• _Assignment_: When you reach the line with "6: (234, 43)", start repeating the lines exactly and keep going to the end of the records, but drop every picture.
(Data records begins)
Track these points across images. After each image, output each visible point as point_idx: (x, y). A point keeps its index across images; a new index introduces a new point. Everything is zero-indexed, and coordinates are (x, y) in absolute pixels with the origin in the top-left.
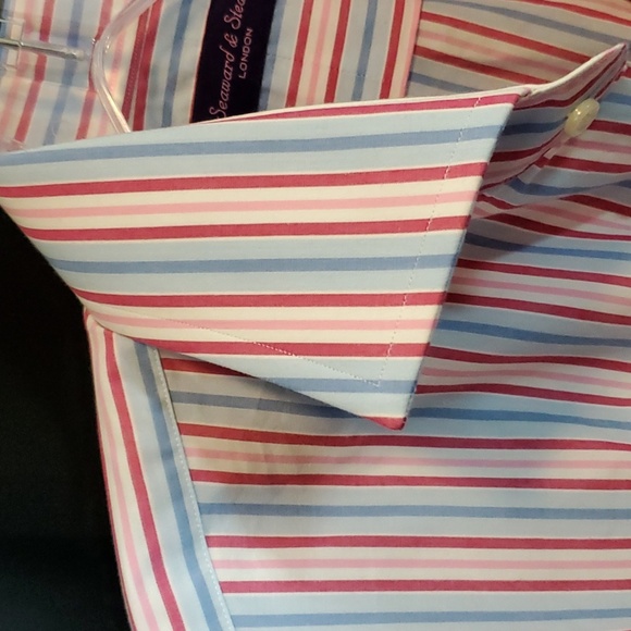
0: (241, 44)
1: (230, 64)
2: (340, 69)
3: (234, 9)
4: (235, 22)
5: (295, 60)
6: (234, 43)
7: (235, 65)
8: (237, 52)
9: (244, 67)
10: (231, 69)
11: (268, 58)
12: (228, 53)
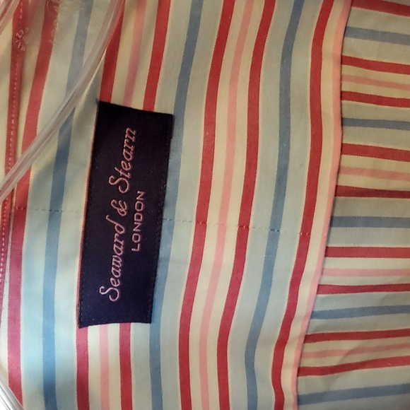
0: (131, 211)
1: (121, 237)
2: (251, 226)
3: (120, 168)
4: (123, 184)
5: (197, 222)
6: (122, 210)
7: (126, 237)
8: (128, 221)
9: (137, 237)
10: (122, 243)
11: (165, 224)
12: (117, 224)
(Data records ends)
• _Task solution_:
6: (234, 43)
7: (235, 65)
8: (237, 52)
9: (244, 67)
10: (231, 69)
11: (268, 58)
12: (228, 53)
0: (131, 211)
1: (121, 237)
2: (251, 226)
3: (120, 168)
4: (123, 184)
5: (197, 222)
6: (122, 210)
7: (126, 237)
8: (128, 221)
9: (137, 237)
10: (122, 243)
11: (165, 224)
12: (117, 224)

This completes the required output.